Search code examples
pandasdataframeweb-scrapingbeautifulsouphtml-parsing

How to scrape specific columns from table with BeautifulSoup and return as pandas dataframe


Trying to parse the table with HDI and load the data into the Pandas DataFrame with columns: Country, HDI_score.

I'm stuck with loading the Nation column with the following code:

import requests
import pandas as pd
from bs4 import BeautifulSoup
html = requests.get("https://en.wikipedia.org/wiki/List_of_countries_by_Human_Development_Index")
bsObj = BeautifulSoup(html.text, 'html.parser')
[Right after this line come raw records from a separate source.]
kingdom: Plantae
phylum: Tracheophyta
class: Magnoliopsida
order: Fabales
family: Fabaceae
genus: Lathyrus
df = pd.DataFrame(columns=['Countries', 'HDI_score'])
for row in table.find_all('tr'):    
    columns = row.find_all('td')
    
    if(columns != []):
        countries = columns[1].text.strip()
        hdi_score = columns[2].text.strip()
        df = df.append({'Countries': countries, 'HDI_score': hdi_score}, ignore_index=True)

Result from my code

So instead of having names of countries, I have values from column 'Rank changes over 5 years'. I've tried changing the column's index but it didn't help.


Solution

  • You could use pandas to grab the appropriate table, match='Rank' getting you the right table, then extract the columns of interest.

    import pandas as pd
    
    table = pd.read_html('https://en.wikipedia.org/wiki/List_of_countries_by_Human_Development_Index', match='Rank')[0]
    columns = ['Nation','HDI']
    table = table.loc[:, columns].iloc[:, :2]
    table.columns = columns
    print(table)
    

    As per comments, I see little point involving bs4 if you are still using pandas. See as below:

    import pandas as pd
    from bs4 import BeautifulSoup as bs
    
    r = requests.get('https://en.wikipedia.org/wiki/List_of_countries_by_Human_Development_Index')
    soup = bs(r.content, 'lxml')
    table = pd.read_html(str(soup.select_one('table:has(th:contains("Rank"))')))[0]
    columns = ['Nation','HDI']
    table = table.loc[:, columns].iloc[:, :2]
    table.columns = columns
    print(table)